父母早亡的她,被一位老医师收养长大。稍大些后,她便正式拜老医师为师,学得了一手精湛的医术。
如今师父不在了,她便守着镇上这家小小的药铺,每日采药、捣药、卖药,日子过得倒也安稳。
“哟,宁宁回来啦!”巷口卖糕点的李婶眼尖地看到岁宁,隔着几步路就热情地招呼起来,“快过来,婶子给你留了好东西。”
“您对我真好!”岁宁闻言欢快地跑过去,她把手在衣服上粗略地蹭了蹭,抬手接过了李婶备下的桂花糕,也不客气,拆开油纸便咬下了大半个“婶子,得了空来药铺找我呀,我给你做安神药枕。”岁宁边吃边嘟囔,腮帮子撑得圆鼓鼓的,“不要钱!”

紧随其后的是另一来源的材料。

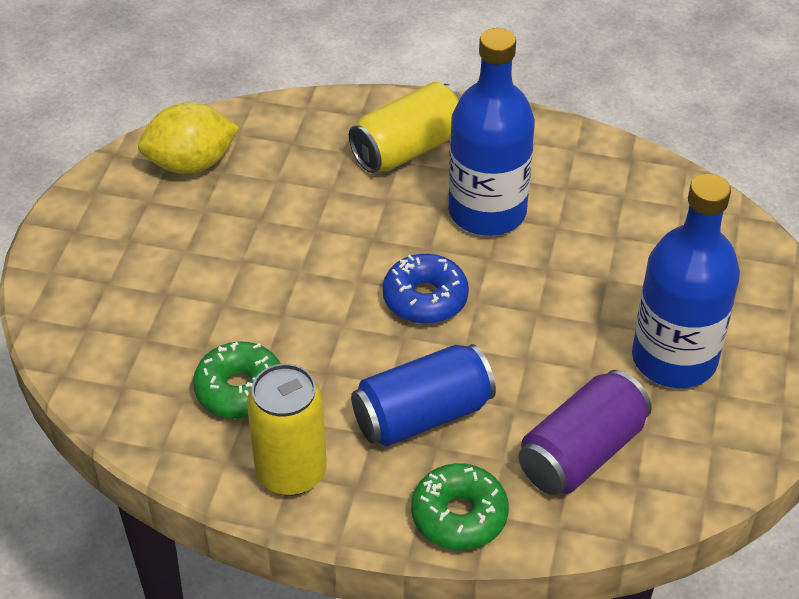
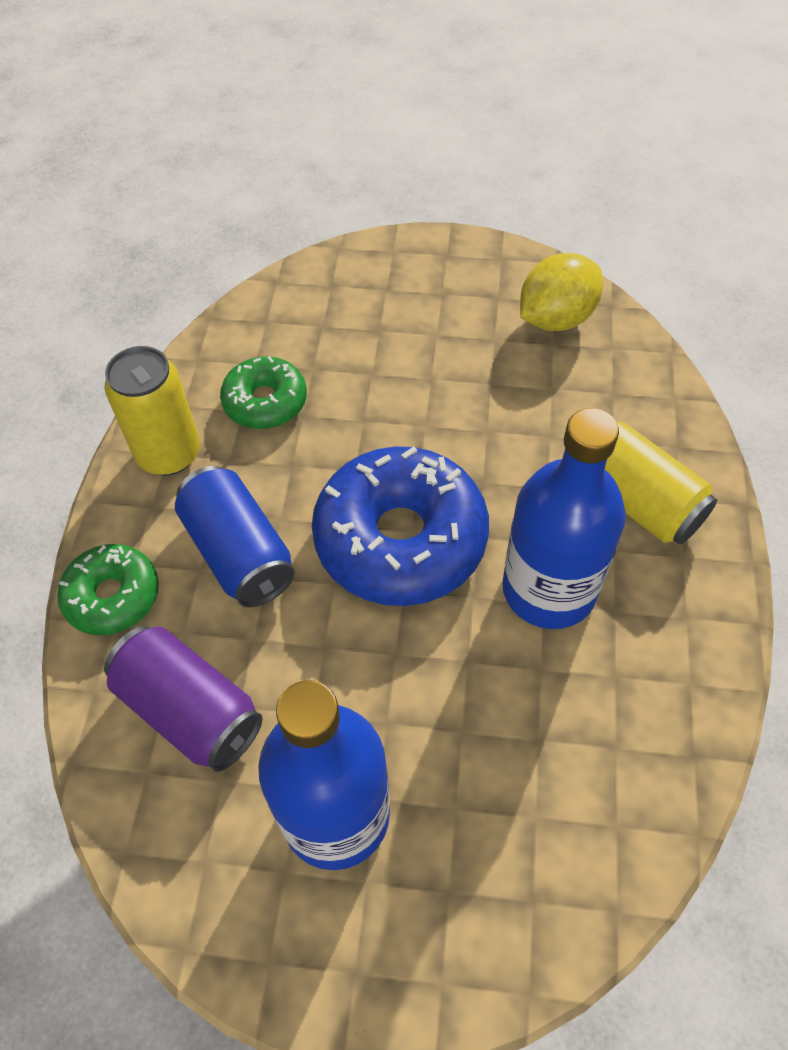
camera: 85 degrees right, 10 degrees up
(191, 164) = (556, 319): yellow lemon -> yellow lemon turned 75 degrees clockwise
(425, 298) = (400, 539): blue donut -> blue donut, size x1.83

“好哟,慢点吃,没人跟你抢。”李婶爱怜地拍了拍她的后背,话锋一转又带上了几分心疼,“你说你这孩子,一个人里外忙活,多不容易。婶子这儿有个远房侄子,人品样貌都好,要不要……”
“哎!”岁宁赶紧捂住耳朵,“我一个人过得挺好的,乐得清闲,您就别为我操这个心了。”
李婶看着她孩子气的模样,无奈地笑了笑,把剩下的几块桂花糕用油纸仔细包好,塞进岁宁的药篓里。
"好好好,婶子不唠叨你了。我们宁宁是有大本事的人,心里有数。"李婶摆了摆手,"快回去吧,时间也不早了。”
岁宁乖巧地点点头,背着药篓,脚步轻快地回了药铺。
岁宁回到药铺时,暮色已经完全笼罩了青砚镇。
她熟练地卸下门板,进了屋,将今天采来的草药分门别类地晾晒在院子里的竹席上,空气中顿时弥漫起草药清苦又安神的味道。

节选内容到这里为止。